BT. I would add that the uprising and the pandemic provided an urgent environment. There is no better time than now to engage with Black feminist literature, to understand the myriad ways that oppression is manifested in this world, and to see how Black women are impacted. To paraphrase the Combahee River Collective, no one is free until Black women are free. The current conditions show us what’s always been true: Black people are among the most affected in this pandemic and in the fight against oppression, and Black trans and cis women remain at the forefront of the movement to change the world. Our podcast is a contribution to the movement for Black liberation. 

Q. Are there any podcasts that you admire and found helpful when you were creating Zora’s Daughters?

AJ. Code Switch on NPR and The New York Times’ Still Processing were major, of course. Small Doses with Amanda Seales and the Canada-based Bad + Bitchy podcast were also in my mind. 
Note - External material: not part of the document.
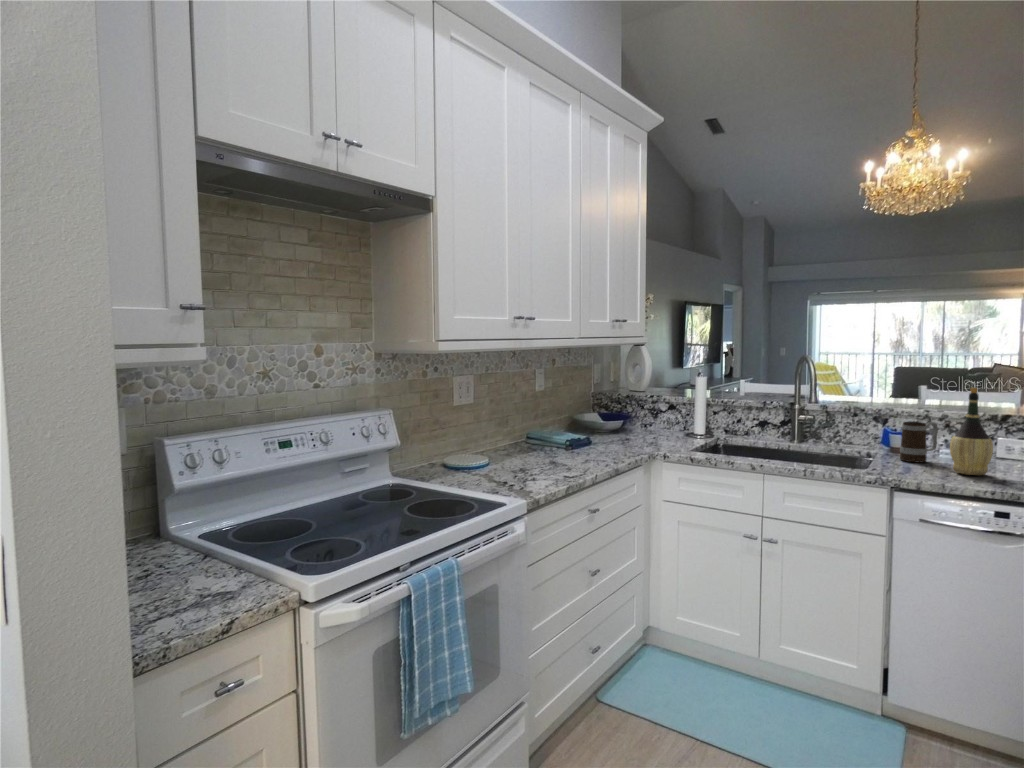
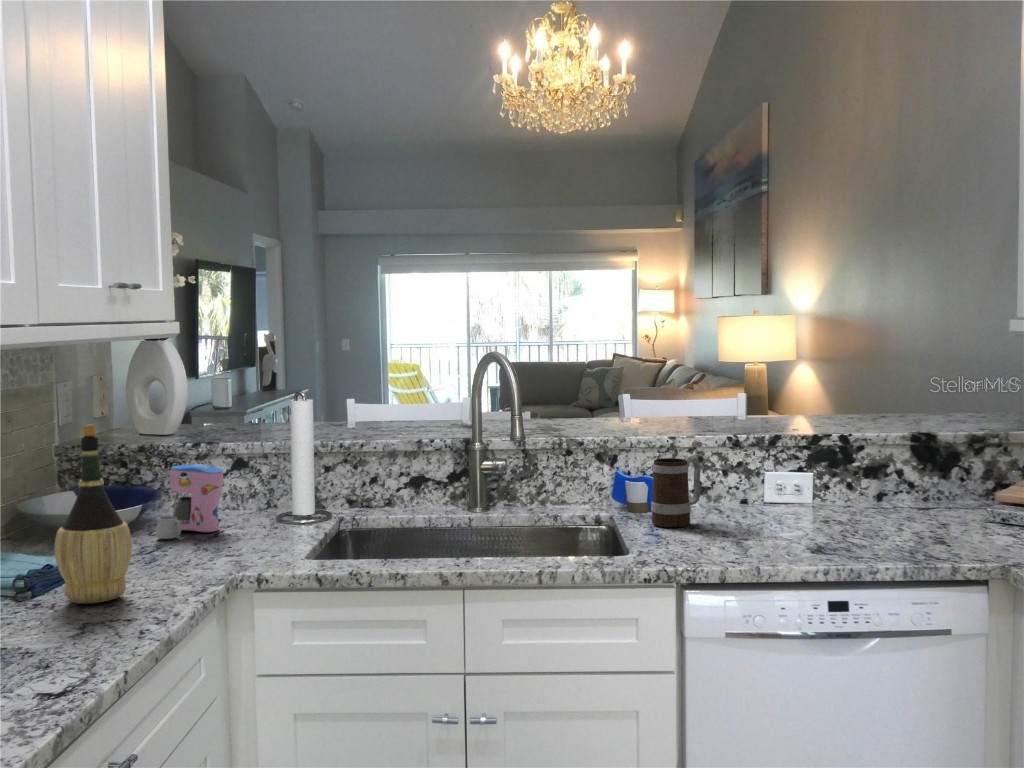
wine bottle: present [950,387,993,475] -> present [55,425,132,603]
coffee maker: none [629,405,661,437] -> present [156,464,223,539]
BT. I have a confession: I only listened to a couple of podcasts regularly before starting ours. Both of them, The Wine Down and The Read, are popular culture podcasts with Black queer creators. Both demonstrate the kind of authenticity I wanted to bring to Zora’s Daughters. They allow the listener to laugh and think about certain aspects of Black queer life that you definitely wouldn’t learn in any other way.

AJ. Besides what I mention above, I like Le Tchip, which is a Black diaspora podcast by three French thirty-somethings; the critical theory podcast Always Already is helpful; I’m nosy, so I like Esther Perel’s Where Should We Begin?; and the Blk + In Grad School podcast continues to encourage me in my graduate school journey.